Strengths and limitations

This is the first study analyzing clinical cancer registry data on vaginal carcinoma in Germany. This study has several strengths, including a large cohort of 1325 patients from 15 German cancer registries and a long follow-up time of 22 years, allowing for comprehensive analysis of long-term survival, recurrence patterns, and therapy-dependent outcomes. However, it has its limitations, especially its retrospective design which may result in selection and information bias. A further limitation of our study is the absence of certain prognostic factors, including tumor location, HPV status, patient performance status, comorbidities, chemotherapy protocols, and radiation dose/fractionation. These factors were not consistently documented in the registries and could influence survival and recurrence outcomes.

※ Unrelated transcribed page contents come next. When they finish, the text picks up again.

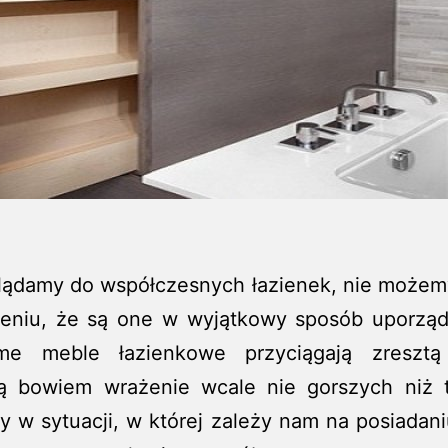
lądamy do współczesnych łazienek, nie możem
żeniu, że są one w wyjątkowy sposób uporzą
me meble łazienkowe przyciągają zresztą
ją bowiem wrażenie wcale nie gorszych niż t
 w sytuacji, w której zależy nam na posiadan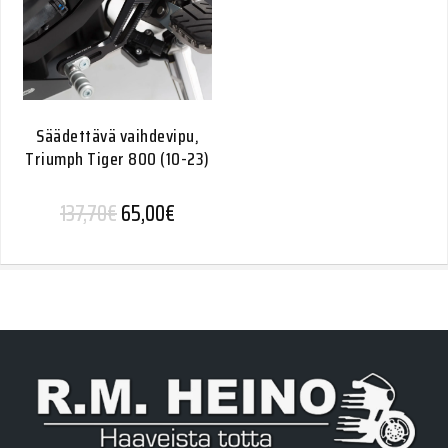
Säädettävä vaihdevipu,
Triumph Tiger 800 (10-23)
Alkuperäinen hinta oli: 137,70€.
Nykyinen hinta on: 65,00€.
137,70
€
65,00
€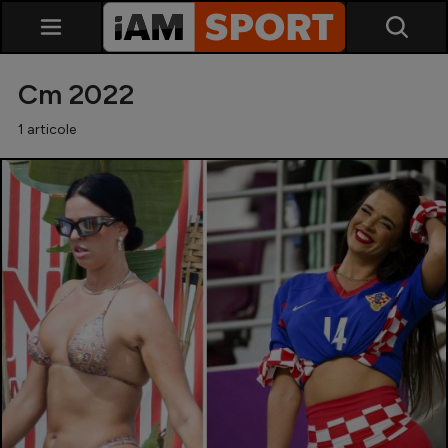
Cm 2022
1 articole
SuperLiga
Liga 2
Cupa României
Echipa Națională
U21
Fotbal feminin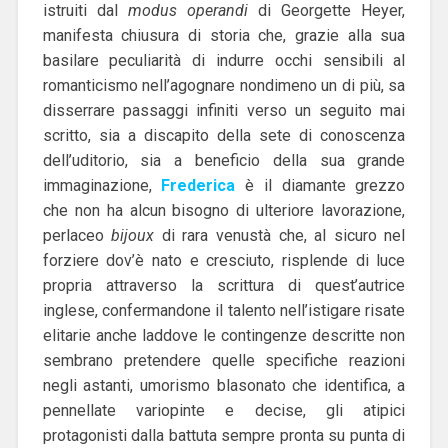
istruiti dal
modus operandi
di Georgette Heyer,
manifesta chiusura di storia che, grazie alla sua
basilare peculiarità di indurre occhi sensibili al
romanticismo nell’agognare nondimeno un di più, sa
disserrare passaggi infiniti verso un seguito mai
scritto, sia a discapito della sete di conoscenza
dell’uditorio, sia a beneficio della sua grande
immaginazione,
Frederica
è il diamante grezzo
che non ha alcun bisogno di ulteriore lavorazione,
perlaceo
bijoux
di rara venustà che, al sicuro nel
forziere dov’è nato e cresciuto, risplende di luce
propria attraverso la scrittura di quest’autrice
inglese, confermandone il talento nell’istigare risate
elitarie anche laddove le contingenze descritte non
sembrano pretendere quelle specifiche reazioni
negli astanti, umorismo blasonato che identifica, a
pennellate variopinte e decise, gli atipici
protagonisti dalla battuta sempre pronta su punta di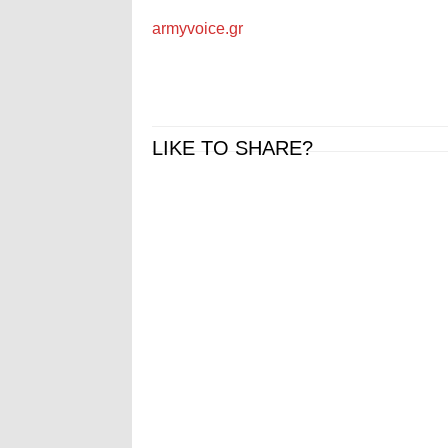
armyvoice.gr
LIKE TO SHARE?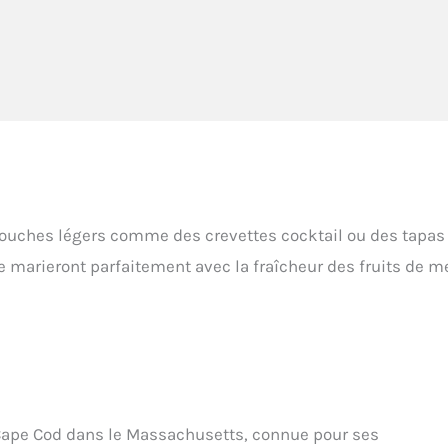
ouches légers comme des crevettes cocktail ou des tapas
 marieront parfaitement avec la fraîcheur des fruits de me
e Cape Cod dans le Massachusetts, connue pour ses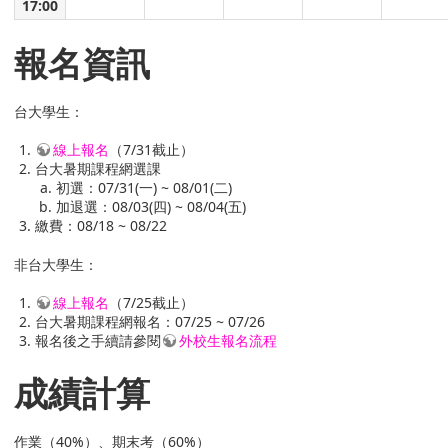
17:00
報名資訊
台大學生：
線上報名
（7/31截止）
台大暑期課程網選課
初選：07/31(一) ~ 08/01(二)
加退選：08/03(四) ~ 08/04(五)
繳費：08/18 ~ 08/22
非台大學生：
線上報名
（7/25截止）
台大暑期課程網報名：07/25 ~ 07/26
報名後之手續請參閱
外校生報名流程
成績計算
作業（40%）、期末考（60%）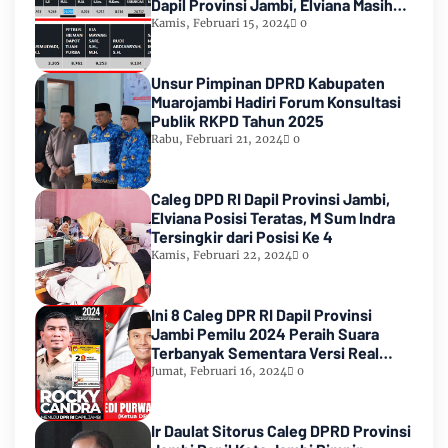
Dapil Provinsi Jambi, Elviana Masih
Urutan Kedua Teratas
Kamis, Februari 15, 2024
0
Unsur Pimpinan DPRD Kabupaten
Muarojambi Hadiri Forum Konsultasi
Publik RKPD Tahun 2025
Rabu, Februari 21, 2024
0
Caleg DPD RI Dapil Provinsi Jambi,
Elviana Posisi Teratas, M Sum Indra
Tersingkir dari Posisi Ke 4
Kamis, Februari 22, 2024
0
Ini 8 Caleg DPR RI Dapil Provinsi
Jambi Pemilu 2024 Peraih Suara
Terbanyak Sementara Versi Real
Count KPU RI
Jumat, Februari 16, 2024
0
Ir Daulat Sitorus Caleg DPRD Provinsi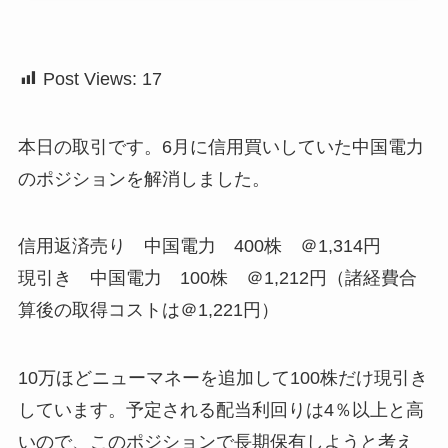
Post Views:
17
本日の取引です。6月に信用買いしていた中国電力
のポジションを解消しました。
信用返済売り 中国電力 400株 ＠1,314円
現引き 中国電力 100株 ＠1,212円（諸経費合
算後の取得コストは＠1,221円）
10万ほどニューマネーを追加して100株だけ現引き
しています。予定される配当利回りは4％以上と高
いので、このポジションで長期保有しようと考え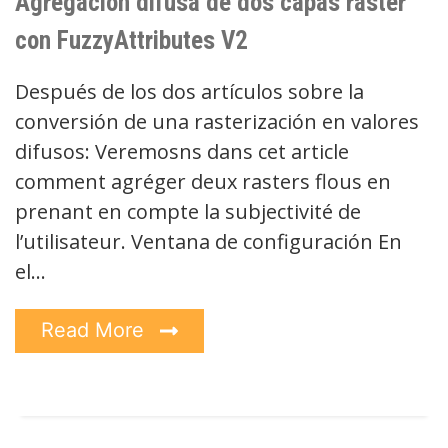
Agregación difusa de dos capas ráster
con FuzzyAttributes V2
Después de los dos artículos sobre la
conversión de una rasterización en valores
difusos: Veremosns dans cet article
comment agréger deux rasters flous en
prenant en compte la subjectivité de
l’utilisateur. Ventana de configuración En
el…
Read More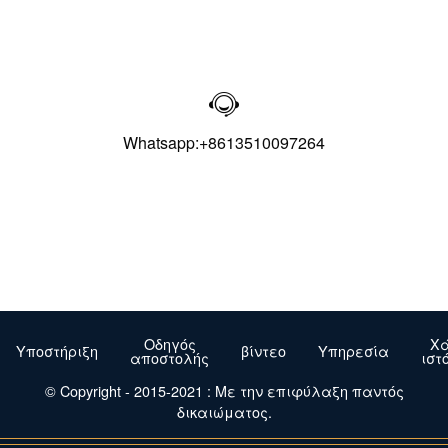

Whatsapp:+8613510097264
Οδηγός
Χά
Υποστήριξη
βίντεο
Υπηρεσία
αποστολής
ιστ
© Copyright - 2015-2021 : Με την επιφύλαξη παντός
δικαιώματος.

Consequently, unmeasured confounding cannot be fully excluded. In addition this study is based on German cancer registry data and reflects national treatment and follow-up procedures. While generalization to other countries should be done with caution, major prognostic factors such as age, tumor size and nodal status are likely relevant beyond the German healthcare system.

Conclusion

The presented data from the population-based and therefore representative clinical cancer registries, which are based on a large cohort and a 22-year follow-up period, provide important information for the future treatment and follow-up of vaginal cancer patients in Germany. Given the rarity of vaginal cancer and the limited research available, our study significantly contributes to the existing knowledge. In particular, the information on therapy-dependent survival will improve the understanding of treatment outcomes in Germany. This will allow more specialized treatment of vaginal cancer, rather than treating it analogously to cervix or vulva carcinoma. Prognostic factors for lymph node involvement included age at diagnosis (< 60 years), larger tumor size and lymph vessel invasion. Independent prognostic factors associated with poorer OS included older age at diagnosis, positive nodal status and larger tumor size. The fact that recurrence rates continue to rise after 5 years, underlines the importance of long-term follow-up and raises the question of whether follow-up frequency should be increased after 5 years. Surgery combined with RCT provided the best treatment outcomes compared to other therapies. The recurring link between monotherapy and shorter overall survival, along with the less favorable outcomes observed with definitive radiotherapy in certain subgroups, could serve as a basis for generating new hypotheses. These observations highlight the importance of conducting prospective studies to identify optimal treatment strategies and to more precisely determine which patient subgroups may benefit from specific therapeutic approaches. Therefore personalized treatment approaches based on patient characteristics (age, tumor size, lymph node involvement) are needed to guarantee the best patient care. Our study has highlighted important prognostic factors and treatment options, contributing to a better understanding of vaginal cancer and improved patient care.

Supplementary Information

Below is the link to the electronic supplementary material.

Author contributions

SW, MG, TP, MKS, SM and ECSI contributed to the conception and design of the study. SW, MG and ECSI analyzed the data. SW, MG, MKS, SM and ECSI were involved in interpretation of the data. All the authors contributed to drawing up and reviewing the preliminary versions of the manuscript. All the authors read and approved the final manuscript.

Funding

Open Access funding enabled and organized by Projekt DEAL. The authors declare that no funds, grants, or other support was received during the preparation of this paper.

Data availability

The datasets generated and/or analyzed during the current study are not publicly available because of the data security of the cancer registries.

Declarations

Competing interests

The authors declare no competing interests.

Consent to participate

On the basis of a retrospective analysis and a fully anonymized set of clinical data and in agreement with the decision of the German law of Cancer Registration, signing an informed consent form was not needed.